### Exercise objective
In the text of the records, change every "Insel" to "Eiland" and reproduce the lines with nothing else altered. Leave the pictures out of your answer.

(Dataset entries)
- Opening Delimiter -

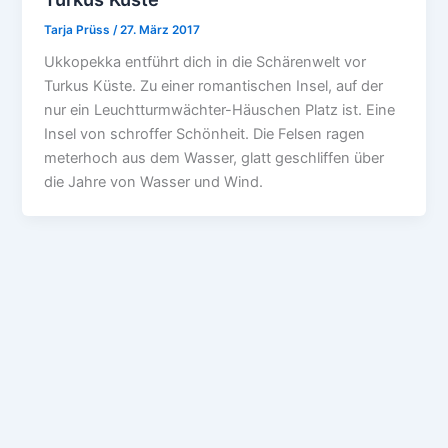
Tarja Prüss
/
27. März 2017
Ukkopekka entführt dich in die Schärenwelt vor
Turkus Küste. Zu einer romantischen Insel, auf der
nur ein Leuchtturmwächter-Häuschen Platz ist. Eine
Insel von schroffer Schönheit. Die Felsen ragen
meterhoch aus dem Wasser, glatt geschliffen über
die Jahre von Wasser und Wind.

- Closing Delimiter -

### Response
Tarja Prüss
/
27. März 2017
Ukkopekka entführt dich in die Schärenwelt vor
Turkus Küste. Zu einer romantischen Eiland, auf der
nur ein Leuchtturmwächter-Häuschen Platz ist. Eine
Eiland von schroffer Schönheit. Die Felsen ragen
meterhoch aus dem Wasser, glatt geschliffen über
die Jahre von Wasser und Wind.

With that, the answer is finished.